Every culture attaches high significance to eating together. I’ve read of cultures in which it’s considered inappropriate for engaged couples to eat together before being married. Thought of in this way–as an act of serious intimacy–it’s no wonder that Jesus came under fire from the religious folks for eating with sinners. In that act, he was getting dangerously close to them, dirtying his hands with their stains, so to speak. But for Jesus’ followers, sharing meals became very important. It became one of the primary ways of celebrating their unity and of reaching out to other people. In the early church, the oddity of people of various backgrounds eating together constituted, for some, a “proof” of the gospel.

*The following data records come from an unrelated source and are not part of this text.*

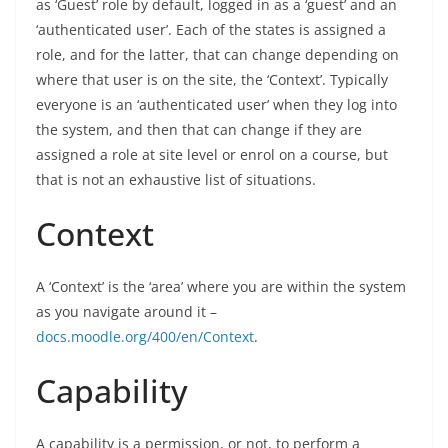
as ‘Guest’ role by default, logged in as a ‘guest’ and an
‘authenticated user’. Each of the states is assigned a
role, and for the latter, that can change depending on
where that user is on the site, the ‘Context’. Typically
everyone is an ‘authenticated user’ when they log into
the system, and then that can change if they are
assigned a role at site level or enrol on a course, but
that is not an exhaustive list of situations.
Context
A ‘Context’ is the ‘area’ where you are within the system
as you navigate around it –
docs.moodle.org/400/en/Context
.
Capability
A capability is a permission, or not, to perform a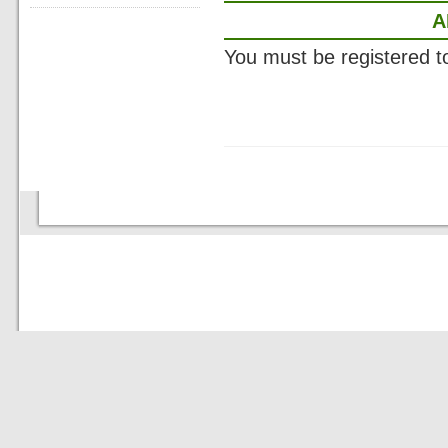
A
You must be registered 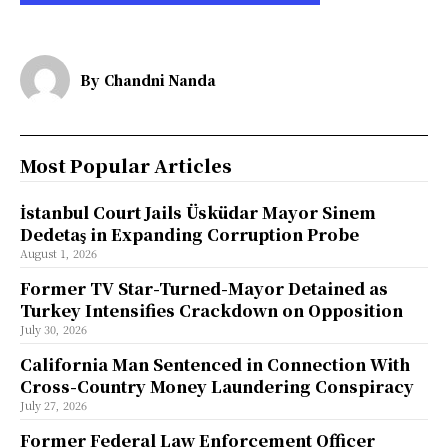
By
Chandni Nanda
Most Popular Articles
İstanbul Court Jails Üsküdar Mayor Sinem
Dedetaş in Expanding Corruption Probe
August 1, 2026
Former TV Star-Turned-Mayor Detained as
Turkey Intensifies Crackdown on Opposition
July 30, 2026
California Man Sentenced in Connection With
Cross-Country Money Laundering Conspiracy
July 27, 2026
Former Federal Law Enforcement Officer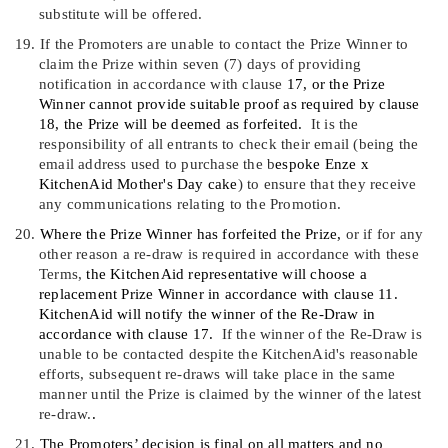
substitute will be offered
.
19.
If the Promoters are unable to contact the Prize Winner to
claim the Prize within seven (7) days of providing
notification in accordance with clause
17
, or the Prize
Winner cannot provide suitable proof as required by clause
18
, the Prize will be deemed as forfeited.
It is the
responsibility of all entrants to check their email
(
being the
email address used to purchase the
b
espoke Enze x
KitchenAid Mother's Day cake
)
to ensure that they receive
any communications relating to the Promotion.
20.
Where the Prize Winner has forfeited the Prize,
or if for any
other reason a re-draw is required in accordance with these
Terms,
the KitchenAid representative will choose a
replacement Prize Winner in accordance with clause
11
.
KitchenAid will notify the winner of the Re-Draw in
accordance with clause
17
.
If the winner of the Re-Draw is
unable to be contacted despite the KitchenAid's reasonable
efforts, subsequent re-draws will take place in the same
manner until the Prize is claimed by the winner of the latest
re-draw.
.
21.
The Promoters
’
decision is final on all matters and no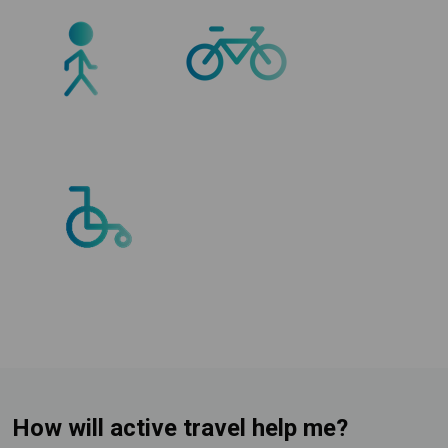
How will active travel help me?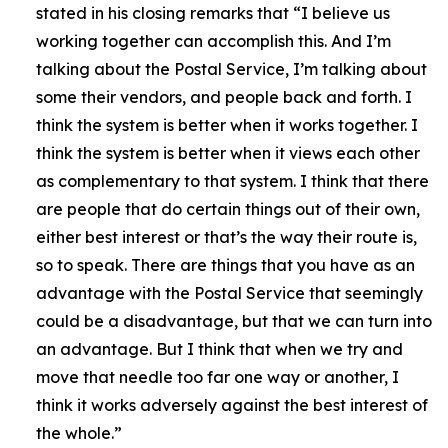
stated in his closing remarks that
“I believe us
working together can accomplish this. And I’m
talking about the Postal Service, I’m talking about
some their vendors, and people back and forth. I
think the system is better when it works together. I
think the system is better when it views each other
as complementary to that system. I think that there
are people that do certain things out of their own,
either best interest or that’s the way their route is,
so to speak. There are things that you have as an
advantage with the Postal Service that seemingly
could be a disadvantage, but that we can turn into
an advantage. But I think that when we try and
move that needle too far one way or another, I
think it works adversely against the best interest of
the whole.”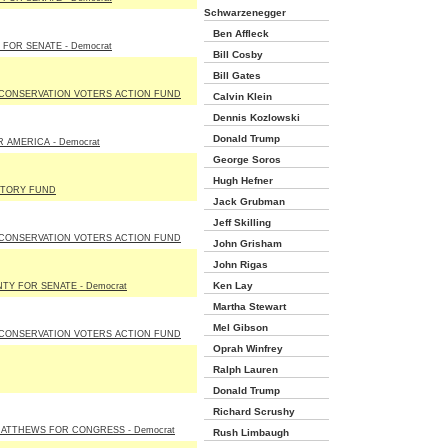
Schwarzenegger
Ben Affleck
 FOR SENATE - Democrat
Bill Cosby
Bill Gates
 CONSERVATION VOTERS ACTION FUND
Calvin Klein
Dennis Kozlowski
Donald Trump
 AMERICA - Democrat
George Soros
Hugh Hefner
CTORY FUND
Jack Grubman
Jeff Skilling
 CONSERVATION VOTERS ACTION FUND
John Grisham
John Rigas
Ken Lay
NTY FOR SENATE - Democrat
Martha Stewart
Mel Gibson
 CONSERVATION VOTERS ACTION FUND
Oprah Winfrey
Ralph Lauren
Donald Trump
Richard Scrushy
ATTHEWS FOR CONGRESS - Democrat
Rush Limbaugh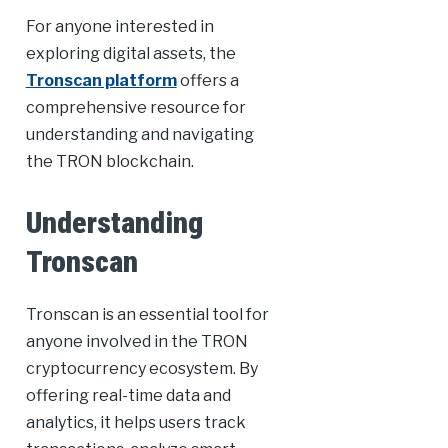
For anyone interested in
exploring digital assets, the
Tronscan platform
offers a
comprehensive resource for
understanding and navigating
the TRON blockchain.
Understanding
Tronscan
Tronscan is an essential tool for
anyone involved in the TRON
cryptocurrency ecosystem. By
offering real-time data and
analytics, it helps users track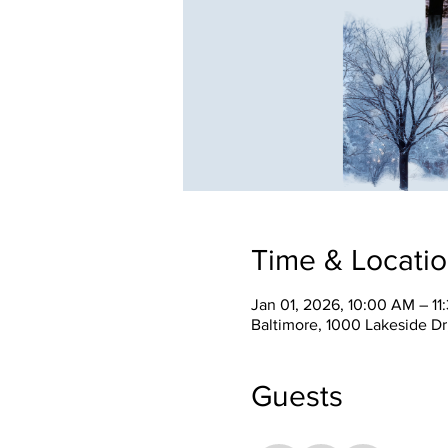
Time & Locati
Jan 01, 2026, 10:00 AM – 1
Baltimore, 1000 Lakeside Dr
Guests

Eating together is what people do. I think it’s kind of what we’re made to do; it’s one of the things that helped human culture develop. It’s only specialization (and, you know, things like microwaves) that makes eating alone feasible at all. And we don’t really need university studies to tell us that it’s just good to eat with others.

{look at all the people THEY can fit around the table!}

But that makes me think: there are plenty of people who, for various reasons, eat alone. If you’re one of them–or if you know one or more of them–why not find a way to create a ‘family’ for sharing meals with? In our own home, this has meant extending our table often, but in a casual way, as in “join us for whatever we’re eating, even if it’s just noodles and broth.” It’s the kind of sharing that, to me, is least like charity, because whether we’re the ones accepting or extending the invitation, we’re going to be blessed.